La Svizzera non prevede di passare sistematicamente al setaccio Internet alla ricerca di indizi di macchinazioni terroristiche. Informazioni preziose si ricavano per caso o grazie allo scambio di informazioni con l'estero.
Antrag des Bundesrates
Il Consiglio federale propone di accogliere la mozione.
Stellungnahme des Bundesrates
La mozione Büchler corrisponde all'intenzione, più volte manifestata dal Consiglio federale, di potenziare le risorse nel settore della sorveglianza e della valutazione dei siti Internet a contenuto jihadista ed estremista.

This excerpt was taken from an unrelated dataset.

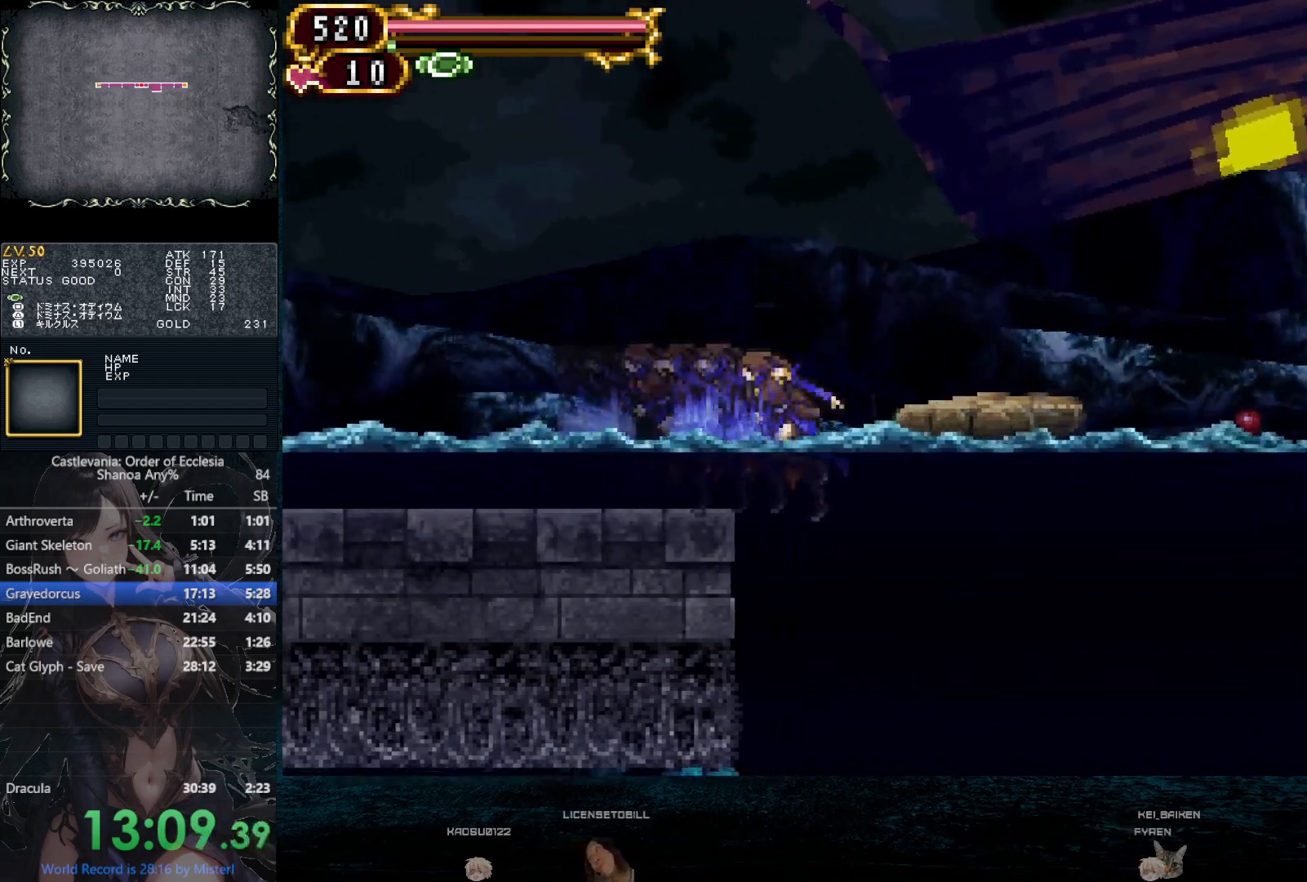
{"dt_ms": 500, "buttons": [], "left_stick": "center", "right_stick": "center", "button_events": [[17, "DPAD_RIGHT", "down"], [150, "DPAD_RIGHT", "up"], [433, "DPAD_LEFT", "down"], [483, "DPAD_LEFT", "up"]]}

Il controllo sistematico dello jihadismo in Internet è un compito prioritario e urgente che consente di attuare con tempestività i necessari provvedimenti preventivi, repressivi, diplomatici e militari per impedire con successo attentati contro la Svizzera o Svizzeri all'estero. Su mandato della giunta del Consiglio federale in materia di sicurezza (GSic), l'Ufficio federale di polizia ha già elaborato le basi concettuali per sorvegliare con sistematicità il fenomeno dello jihadismo in Internet. Il Consiglio federale prenderà una decisione sulle ulteriori risorse personali da impiegare, conformemente alla necessità e alla situazione, fondandosi sui pareri espressi in seno alla GSic il 18 dicembre 2007 in merito alle basi concettuali summenzionate e sulle proposte del Dipartimento federale di giustizia e polizia (DFGP).
Oltre alla sorveglianza sistematica di Internet richiesta, in determinati casi esiste la possibilità di effettuare controlli speciali in rete nell'ambito di inchieste penali. Attuali procedure della Polizia giudiziaria federale attestano come simili informazioni possano essere preziose per il perseguimento penale e per l'individuazione dei pericoli. Analogamente, il Consiglio federale durante la seduta del 15 giugno 2007 ha licenziato, all'attenzione del Parlamento, il messaggio e il disegno di modifica della legge federale sulle misure per la salvaguardia della sicurezza interna (LMSI; RS 120). In futuro il Servizio di analisi e prevenzione (SAP) potrà perquisire, a condizioni più severe e in presenza di sospetti sufficientemente chiari e concreti, anche sistemi informatici.
Il Consiglio federale propone di accogliere la mozione.